## Your instructions
Set down each line of the listing below exactly as it is written.

================================

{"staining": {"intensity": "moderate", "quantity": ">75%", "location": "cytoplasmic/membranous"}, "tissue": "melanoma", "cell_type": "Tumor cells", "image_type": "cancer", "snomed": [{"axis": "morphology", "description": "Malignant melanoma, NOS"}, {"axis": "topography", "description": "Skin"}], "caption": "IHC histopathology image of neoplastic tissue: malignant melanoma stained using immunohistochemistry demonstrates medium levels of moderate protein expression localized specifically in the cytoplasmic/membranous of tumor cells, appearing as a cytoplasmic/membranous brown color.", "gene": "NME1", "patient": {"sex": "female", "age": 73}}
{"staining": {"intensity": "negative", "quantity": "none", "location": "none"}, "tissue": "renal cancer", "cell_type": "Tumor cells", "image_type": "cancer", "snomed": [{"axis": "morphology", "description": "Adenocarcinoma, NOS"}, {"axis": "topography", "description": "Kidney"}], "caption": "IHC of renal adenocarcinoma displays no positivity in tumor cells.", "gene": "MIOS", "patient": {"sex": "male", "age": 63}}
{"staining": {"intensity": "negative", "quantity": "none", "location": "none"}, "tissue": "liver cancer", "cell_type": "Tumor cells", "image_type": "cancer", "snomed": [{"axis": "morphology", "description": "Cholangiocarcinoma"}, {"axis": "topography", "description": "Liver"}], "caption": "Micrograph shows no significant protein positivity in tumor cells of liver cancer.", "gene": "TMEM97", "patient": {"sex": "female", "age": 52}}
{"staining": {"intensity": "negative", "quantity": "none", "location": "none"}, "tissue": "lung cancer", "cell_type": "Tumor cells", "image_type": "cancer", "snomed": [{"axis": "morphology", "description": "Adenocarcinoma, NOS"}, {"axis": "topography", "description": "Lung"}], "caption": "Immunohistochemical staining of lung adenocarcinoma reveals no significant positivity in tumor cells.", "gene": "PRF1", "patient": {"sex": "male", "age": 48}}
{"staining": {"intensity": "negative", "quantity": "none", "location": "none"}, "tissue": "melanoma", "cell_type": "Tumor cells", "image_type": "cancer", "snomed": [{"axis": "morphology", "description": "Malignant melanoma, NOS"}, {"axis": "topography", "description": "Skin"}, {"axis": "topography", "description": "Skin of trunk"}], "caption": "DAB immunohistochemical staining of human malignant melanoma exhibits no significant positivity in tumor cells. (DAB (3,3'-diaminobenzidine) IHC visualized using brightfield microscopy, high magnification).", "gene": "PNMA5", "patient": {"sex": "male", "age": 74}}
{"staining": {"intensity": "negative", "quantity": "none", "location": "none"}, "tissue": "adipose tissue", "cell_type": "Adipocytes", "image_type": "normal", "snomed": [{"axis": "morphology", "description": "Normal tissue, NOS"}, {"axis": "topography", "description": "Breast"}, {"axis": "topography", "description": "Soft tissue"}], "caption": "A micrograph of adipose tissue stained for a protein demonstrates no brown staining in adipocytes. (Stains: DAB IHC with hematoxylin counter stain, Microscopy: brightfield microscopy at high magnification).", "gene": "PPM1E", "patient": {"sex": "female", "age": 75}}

================================

## Task answer
{"staining": {"intensity": "moderate", "quantity": ">75%", "location": "cytoplasmic/membranous"}, "tissue": "melanoma", "cell_type": "Tumor cells", "image_type": "cancer", "snomed": [{"axis": "morphology", "description": "Malignant melanoma, NOS"}, {"axis": "topography", "description": "Skin"}], "caption": "IHC histopathology image of neoplastic tissue: malignant melanoma stained using immunohistochemistry demonstrates medium levels of moderate protein expression localized specifically in the cytoplasmic/membranous of tumor cells, appearing as a cytoplasmic/membranous brown color.", "gene": "NME1", "patient": {"sex": "female", "age": 73}}
{"staining": {"intensity": "negative", "quantity": "none", "location": "none"}, "tissue": "renal cancer", "cell_type": "Tumor cells", "image_type": "cancer", "snomed": [{"axis": "morphology", "description": "Adenocarcinoma, NOS"}, {"axis": "topography", "description": "Kidney"}], "caption": "IHC of renal adenocarcinoma displays no positivity in tumor cells.", "gene": "MIOS", "patient": {"sex": "male", "age": 63}}
{"staining": {"intensity": "negative", "quantity": "none", "location": "none"}, "tissue": "liver cancer", "cell_type": "Tumor cells", "image_type": "cancer", "snomed": [{"axis": "morphology", "description": "Cholangiocarcinoma"}, {"axis": "topography", "description": "Liver"}], "caption": "Micrograph shows no significant protein positivity in tumor cells of liver cancer.", "gene": "TMEM97", "patient": {"sex": "female", "age": 52}}
{"staining": {"intensity": "negative", "quantity": "none", "location": "none"}, "tissue": "lung cancer", "cell_type": "Tumor cells", "image_type": "cancer", "snomed": [{"axis": "morphology", "description": "Adenocarcinoma, NOS"}, {"axis": "topography", "description": "Lung"}], "caption": "Immunohistochemical staining of lung adenocarcinoma reveals no significant positivity in tumor cells.", "gene": "PRF1", "patient": {"sex": "male", "age": 48}}
{"staining": {"intensity": "negative", "quantity": "none", "location": "none"}, "tissue": "melanoma", "cell_type": "Tumor cells", "image_type": "cancer", "snomed": [{"axis": "morphology", "description": "Malignant melanoma, NOS"}, {"axis": "topography", "description": "Skin"}, {"axis": "topography", "description": "Skin of trunk"}], "caption": "DAB immunohistochemical staining of human malignant melanoma exhibits no significant positivity in tumor cells. (DAB (3,3'-diaminobenzidine) IHC visualized using brightfield microscopy, high magnification).", "gene": "PNMA5", "patient": {"sex": "male", "age": 74}}
{"staining": {"intensity": "negative", "quantity": "none", "location": "none"}, "tissue": "adipose tissue", "cell_type": "Adipocytes", "image_type": "normal", "snomed": [{"axis": "morphology", "description": "Normal tissue, NOS"}, {"axis": "topography", "description": "Breast"}, {"axis": "topography", "description": "Soft tissue"}], "caption": "A micrograph of adipose tissue stained for a protein demonstrates no brown staining in adipocytes. (Stains: DAB IHC with hematoxylin counter stain, Microscopy: brightfield microscopy at high magnification).", "gene": "PPM1E", "patient": {"sex": "female", "age": 75}}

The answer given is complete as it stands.